Nuestros empresarios y los gestores de las grandes empresas precisan de continuidad en las macropolíticas y de flexibilidad en los medios. A partir de cierta dimensión, la empresa necesita institucionalizar el accionariado, creando, en lo posible, core shareholders nacionales. Aquí, de nuevo, volvemos a los vehículos de acumulación del ahorro.

La ética

Flexibilidad es romper los monopolios artificiales e inflacionarios. Y es desregular. En particular, los monopolios naturales.

A su vez, la empresa se nos muestra con una creciente diversidad. La descentralización, las estructuras planas, la elasticidad, son parámetros necesarios. El objetivo es gestionar la diversidad, las áreas diferenciadas. Gestionarlas preservando su frescura, y a la vez integrándolas de modo que el valor global supere al de la suma de los componentes.

Y, finalmente, la ética. La dimensión ética que aquí se propone es la superación de concepciones egoístas o incluso simplistas. Se trata de asumir la complejidad real, las interrelaciones sociales.
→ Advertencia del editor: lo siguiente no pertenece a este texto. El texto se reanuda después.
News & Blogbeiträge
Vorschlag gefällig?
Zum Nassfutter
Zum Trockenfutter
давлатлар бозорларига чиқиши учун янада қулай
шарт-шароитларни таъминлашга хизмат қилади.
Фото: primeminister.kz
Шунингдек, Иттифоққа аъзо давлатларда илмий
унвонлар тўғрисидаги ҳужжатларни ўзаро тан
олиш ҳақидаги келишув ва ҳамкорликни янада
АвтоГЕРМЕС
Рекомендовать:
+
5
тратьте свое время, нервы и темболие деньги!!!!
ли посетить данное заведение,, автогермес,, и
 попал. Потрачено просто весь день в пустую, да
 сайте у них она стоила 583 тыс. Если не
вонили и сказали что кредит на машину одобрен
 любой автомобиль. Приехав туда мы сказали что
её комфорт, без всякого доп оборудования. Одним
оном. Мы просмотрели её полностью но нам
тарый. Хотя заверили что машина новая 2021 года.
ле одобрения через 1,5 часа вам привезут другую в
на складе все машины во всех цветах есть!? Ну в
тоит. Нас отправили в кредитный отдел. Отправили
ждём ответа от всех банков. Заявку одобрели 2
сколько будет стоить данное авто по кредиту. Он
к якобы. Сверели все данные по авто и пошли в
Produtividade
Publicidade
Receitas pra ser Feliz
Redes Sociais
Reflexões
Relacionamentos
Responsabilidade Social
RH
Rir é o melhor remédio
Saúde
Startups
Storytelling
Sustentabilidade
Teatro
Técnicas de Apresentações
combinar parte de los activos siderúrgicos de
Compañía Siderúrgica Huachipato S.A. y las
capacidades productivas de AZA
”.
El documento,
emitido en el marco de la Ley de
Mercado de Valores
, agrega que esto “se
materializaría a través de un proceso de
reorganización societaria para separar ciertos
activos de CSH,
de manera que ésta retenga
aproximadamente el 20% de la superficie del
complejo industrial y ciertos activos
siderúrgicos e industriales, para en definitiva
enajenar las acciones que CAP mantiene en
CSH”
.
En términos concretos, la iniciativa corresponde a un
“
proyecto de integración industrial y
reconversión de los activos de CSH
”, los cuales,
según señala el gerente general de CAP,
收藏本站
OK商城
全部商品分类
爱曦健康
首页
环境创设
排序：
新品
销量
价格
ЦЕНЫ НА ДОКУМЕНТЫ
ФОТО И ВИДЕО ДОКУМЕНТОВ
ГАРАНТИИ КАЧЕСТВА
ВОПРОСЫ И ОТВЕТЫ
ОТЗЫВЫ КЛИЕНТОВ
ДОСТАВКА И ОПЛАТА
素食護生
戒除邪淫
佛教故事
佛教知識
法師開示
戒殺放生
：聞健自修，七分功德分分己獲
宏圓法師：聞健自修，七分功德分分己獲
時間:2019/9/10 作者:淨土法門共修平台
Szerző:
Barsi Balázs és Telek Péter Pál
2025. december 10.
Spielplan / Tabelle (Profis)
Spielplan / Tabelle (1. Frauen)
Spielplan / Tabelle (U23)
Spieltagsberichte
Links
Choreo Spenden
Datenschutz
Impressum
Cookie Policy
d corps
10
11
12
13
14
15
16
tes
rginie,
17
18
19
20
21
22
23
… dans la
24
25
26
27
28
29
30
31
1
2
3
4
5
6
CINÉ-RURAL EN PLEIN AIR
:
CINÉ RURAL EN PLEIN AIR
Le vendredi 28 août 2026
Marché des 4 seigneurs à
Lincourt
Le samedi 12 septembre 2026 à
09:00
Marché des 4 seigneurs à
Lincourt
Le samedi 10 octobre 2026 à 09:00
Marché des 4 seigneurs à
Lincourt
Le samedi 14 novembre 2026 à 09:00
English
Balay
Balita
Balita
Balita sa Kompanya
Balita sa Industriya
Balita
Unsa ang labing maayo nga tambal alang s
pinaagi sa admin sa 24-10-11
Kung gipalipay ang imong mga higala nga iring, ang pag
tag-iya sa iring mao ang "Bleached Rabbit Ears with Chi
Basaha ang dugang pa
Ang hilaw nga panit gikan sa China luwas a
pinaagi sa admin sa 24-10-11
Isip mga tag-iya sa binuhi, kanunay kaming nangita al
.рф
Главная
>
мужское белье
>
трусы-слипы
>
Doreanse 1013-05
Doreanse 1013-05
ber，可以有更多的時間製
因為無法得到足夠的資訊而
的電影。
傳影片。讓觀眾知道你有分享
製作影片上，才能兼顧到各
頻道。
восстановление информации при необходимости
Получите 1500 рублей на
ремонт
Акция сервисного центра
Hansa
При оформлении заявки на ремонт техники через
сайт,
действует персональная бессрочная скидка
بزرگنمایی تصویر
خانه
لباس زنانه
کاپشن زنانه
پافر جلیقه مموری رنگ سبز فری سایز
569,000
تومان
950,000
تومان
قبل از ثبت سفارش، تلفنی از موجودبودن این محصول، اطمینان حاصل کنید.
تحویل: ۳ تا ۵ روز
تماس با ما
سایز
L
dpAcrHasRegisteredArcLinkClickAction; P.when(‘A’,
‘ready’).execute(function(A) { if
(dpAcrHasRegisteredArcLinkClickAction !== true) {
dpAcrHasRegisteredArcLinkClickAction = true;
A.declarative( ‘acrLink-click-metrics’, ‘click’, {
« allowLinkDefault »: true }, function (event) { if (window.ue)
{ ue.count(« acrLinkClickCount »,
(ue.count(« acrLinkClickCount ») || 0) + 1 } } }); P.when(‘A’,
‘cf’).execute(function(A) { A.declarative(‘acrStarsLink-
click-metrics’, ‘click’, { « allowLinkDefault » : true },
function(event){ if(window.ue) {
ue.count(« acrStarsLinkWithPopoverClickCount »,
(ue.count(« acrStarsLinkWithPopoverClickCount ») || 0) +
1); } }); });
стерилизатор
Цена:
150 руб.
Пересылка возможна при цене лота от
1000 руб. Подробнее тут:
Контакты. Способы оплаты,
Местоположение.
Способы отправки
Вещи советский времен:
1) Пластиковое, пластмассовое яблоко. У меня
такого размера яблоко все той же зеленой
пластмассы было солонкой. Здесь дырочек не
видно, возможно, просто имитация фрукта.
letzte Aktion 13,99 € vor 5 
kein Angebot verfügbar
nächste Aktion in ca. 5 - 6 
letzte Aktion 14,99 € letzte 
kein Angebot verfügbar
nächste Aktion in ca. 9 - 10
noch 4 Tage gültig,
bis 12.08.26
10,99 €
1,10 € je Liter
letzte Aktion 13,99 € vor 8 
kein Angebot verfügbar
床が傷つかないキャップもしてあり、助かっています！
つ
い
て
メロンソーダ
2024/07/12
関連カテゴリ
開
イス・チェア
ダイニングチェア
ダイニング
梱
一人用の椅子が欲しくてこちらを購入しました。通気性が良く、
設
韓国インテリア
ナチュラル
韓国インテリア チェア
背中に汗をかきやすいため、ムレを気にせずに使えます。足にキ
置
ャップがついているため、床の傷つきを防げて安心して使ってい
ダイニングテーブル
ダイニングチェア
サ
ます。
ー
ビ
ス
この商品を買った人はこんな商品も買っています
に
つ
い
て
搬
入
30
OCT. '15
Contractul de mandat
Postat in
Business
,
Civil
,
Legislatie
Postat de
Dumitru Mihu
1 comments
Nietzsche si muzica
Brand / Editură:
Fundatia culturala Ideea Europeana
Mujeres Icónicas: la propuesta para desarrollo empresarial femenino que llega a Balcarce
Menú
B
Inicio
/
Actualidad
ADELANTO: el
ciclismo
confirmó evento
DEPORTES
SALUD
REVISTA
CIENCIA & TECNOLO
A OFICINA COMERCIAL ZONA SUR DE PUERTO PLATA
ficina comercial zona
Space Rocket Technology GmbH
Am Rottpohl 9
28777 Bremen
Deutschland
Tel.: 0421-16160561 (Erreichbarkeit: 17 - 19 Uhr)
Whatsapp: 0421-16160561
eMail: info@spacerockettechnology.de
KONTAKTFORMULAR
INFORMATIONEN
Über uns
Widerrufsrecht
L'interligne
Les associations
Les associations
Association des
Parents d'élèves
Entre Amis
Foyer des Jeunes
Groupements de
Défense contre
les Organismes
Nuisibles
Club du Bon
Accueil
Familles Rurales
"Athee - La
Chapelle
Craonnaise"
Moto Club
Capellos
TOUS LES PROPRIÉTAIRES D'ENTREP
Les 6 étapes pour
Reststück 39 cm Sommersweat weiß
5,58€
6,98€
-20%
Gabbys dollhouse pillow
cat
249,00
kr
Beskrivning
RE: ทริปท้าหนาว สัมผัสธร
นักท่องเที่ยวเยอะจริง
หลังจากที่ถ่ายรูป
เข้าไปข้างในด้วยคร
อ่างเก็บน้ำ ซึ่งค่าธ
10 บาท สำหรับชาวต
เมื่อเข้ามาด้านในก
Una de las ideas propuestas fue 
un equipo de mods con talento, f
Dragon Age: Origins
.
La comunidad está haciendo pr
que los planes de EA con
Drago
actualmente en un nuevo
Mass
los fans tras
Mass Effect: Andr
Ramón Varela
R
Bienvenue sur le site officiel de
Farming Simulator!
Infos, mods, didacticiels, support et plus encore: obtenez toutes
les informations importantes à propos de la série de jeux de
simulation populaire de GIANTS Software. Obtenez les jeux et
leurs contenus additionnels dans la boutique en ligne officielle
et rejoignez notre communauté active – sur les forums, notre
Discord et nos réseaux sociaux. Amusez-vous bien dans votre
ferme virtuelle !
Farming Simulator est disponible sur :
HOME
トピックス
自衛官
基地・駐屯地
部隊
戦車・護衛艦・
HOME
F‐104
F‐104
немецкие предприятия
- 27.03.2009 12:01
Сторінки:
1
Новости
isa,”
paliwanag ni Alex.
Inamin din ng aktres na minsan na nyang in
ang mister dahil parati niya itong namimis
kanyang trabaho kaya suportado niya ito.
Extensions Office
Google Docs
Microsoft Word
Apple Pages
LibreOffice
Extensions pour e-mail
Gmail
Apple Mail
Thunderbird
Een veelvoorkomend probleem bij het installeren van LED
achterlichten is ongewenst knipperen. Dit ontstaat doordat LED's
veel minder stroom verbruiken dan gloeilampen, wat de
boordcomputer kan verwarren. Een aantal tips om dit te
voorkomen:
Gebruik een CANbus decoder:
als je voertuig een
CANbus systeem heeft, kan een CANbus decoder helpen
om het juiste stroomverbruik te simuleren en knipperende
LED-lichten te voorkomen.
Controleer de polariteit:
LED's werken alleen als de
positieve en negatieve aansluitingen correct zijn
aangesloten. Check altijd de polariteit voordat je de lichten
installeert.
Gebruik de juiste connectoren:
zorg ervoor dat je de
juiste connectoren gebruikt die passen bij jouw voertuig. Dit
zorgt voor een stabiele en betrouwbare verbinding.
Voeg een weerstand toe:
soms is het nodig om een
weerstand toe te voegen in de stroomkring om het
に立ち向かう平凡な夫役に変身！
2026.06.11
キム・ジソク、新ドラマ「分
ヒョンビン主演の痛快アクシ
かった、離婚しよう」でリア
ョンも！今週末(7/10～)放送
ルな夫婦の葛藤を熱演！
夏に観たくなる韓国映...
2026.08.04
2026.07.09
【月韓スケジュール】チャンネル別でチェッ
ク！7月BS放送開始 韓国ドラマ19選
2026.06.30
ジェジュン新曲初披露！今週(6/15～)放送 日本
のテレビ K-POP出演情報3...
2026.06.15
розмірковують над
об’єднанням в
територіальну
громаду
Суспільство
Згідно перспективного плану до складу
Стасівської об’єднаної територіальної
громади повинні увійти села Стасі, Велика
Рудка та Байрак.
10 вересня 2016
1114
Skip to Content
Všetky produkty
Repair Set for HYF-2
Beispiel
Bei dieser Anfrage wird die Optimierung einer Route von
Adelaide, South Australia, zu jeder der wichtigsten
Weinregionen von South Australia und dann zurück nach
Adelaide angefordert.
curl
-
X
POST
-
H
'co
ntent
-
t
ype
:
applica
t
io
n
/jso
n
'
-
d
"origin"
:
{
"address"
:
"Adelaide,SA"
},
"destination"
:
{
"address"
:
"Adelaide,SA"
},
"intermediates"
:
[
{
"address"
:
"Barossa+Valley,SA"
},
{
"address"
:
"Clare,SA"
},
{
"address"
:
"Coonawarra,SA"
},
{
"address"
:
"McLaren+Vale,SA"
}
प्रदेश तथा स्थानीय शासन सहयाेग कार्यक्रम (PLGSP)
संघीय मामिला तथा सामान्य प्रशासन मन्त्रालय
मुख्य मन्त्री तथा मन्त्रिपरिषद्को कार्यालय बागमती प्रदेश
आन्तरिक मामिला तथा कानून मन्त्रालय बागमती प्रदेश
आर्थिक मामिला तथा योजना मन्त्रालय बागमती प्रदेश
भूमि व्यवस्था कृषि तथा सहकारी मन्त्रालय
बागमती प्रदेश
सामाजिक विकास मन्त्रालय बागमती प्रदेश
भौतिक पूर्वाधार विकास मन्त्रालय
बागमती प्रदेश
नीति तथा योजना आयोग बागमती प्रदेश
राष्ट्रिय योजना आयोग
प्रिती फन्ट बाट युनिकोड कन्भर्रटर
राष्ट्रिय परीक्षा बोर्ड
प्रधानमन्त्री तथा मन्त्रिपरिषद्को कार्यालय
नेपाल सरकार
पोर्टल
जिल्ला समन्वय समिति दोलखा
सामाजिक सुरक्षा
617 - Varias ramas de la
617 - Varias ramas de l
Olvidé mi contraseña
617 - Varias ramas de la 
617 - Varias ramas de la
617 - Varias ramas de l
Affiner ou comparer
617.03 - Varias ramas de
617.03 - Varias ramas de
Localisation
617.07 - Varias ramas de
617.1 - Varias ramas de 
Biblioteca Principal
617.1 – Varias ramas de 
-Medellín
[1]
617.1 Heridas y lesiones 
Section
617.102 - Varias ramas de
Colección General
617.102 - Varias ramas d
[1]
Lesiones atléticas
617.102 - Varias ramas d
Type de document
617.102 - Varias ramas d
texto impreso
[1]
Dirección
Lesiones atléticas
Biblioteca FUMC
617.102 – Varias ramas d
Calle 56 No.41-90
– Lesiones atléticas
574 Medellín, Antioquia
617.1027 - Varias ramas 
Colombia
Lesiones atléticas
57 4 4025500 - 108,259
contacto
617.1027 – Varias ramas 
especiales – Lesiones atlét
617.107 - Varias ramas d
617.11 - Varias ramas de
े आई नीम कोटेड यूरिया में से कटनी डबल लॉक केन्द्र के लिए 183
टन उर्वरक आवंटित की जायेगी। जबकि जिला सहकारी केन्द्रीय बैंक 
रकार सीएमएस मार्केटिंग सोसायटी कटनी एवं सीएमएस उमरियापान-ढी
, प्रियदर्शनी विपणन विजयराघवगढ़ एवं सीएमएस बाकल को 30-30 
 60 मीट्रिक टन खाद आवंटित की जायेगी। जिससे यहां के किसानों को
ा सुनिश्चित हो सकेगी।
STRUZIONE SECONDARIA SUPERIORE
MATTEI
De entender que éstas no están guiadas por la racionalidad.

Así, el beneficio es insustituible, pero conviene que se produzca añadiendo valor al acervo social. La sociedad debe emerger del impacto empresarial con un valor neto reforzado.

Al sentido patrimonialista de ganar-poseer hay que oponer el de compartir. El de derramar información para fomentar la innovación. El redescubrir la tradición, el poso, lo iterativo, lo progresivo, frente al choque súbito y perturbador de lo especulativo.

El clima ético parte también del desarrollo de objetivos individuales para los directivos. De que éstos se relacionen informalmente y se sientan atraídos hacia la empresa como algo propio. Ello ayudará al compromiso de la empresa con la comunidad. Con los costes sociales que aquélla produce y con las lacras y carencias que ésta plantea.

Soldaridad, flexibilidad, ética. Empeños de Estado. Éste no es un discurso moral ni utópico. El Estado, sin renunciar a sus deberes de escenógrafo y corrector, podría ser agente subsidiario de la Comunidad. Y desde tal posición tendría que gestionar los nuevos valores. Y podría hacerlo con más fundamento y credenciales. A cualquier precio. Aquí no cabe la neutralidad.

Javier Gúrpide es vicepresidente del Banco Bilbao Vizcaya.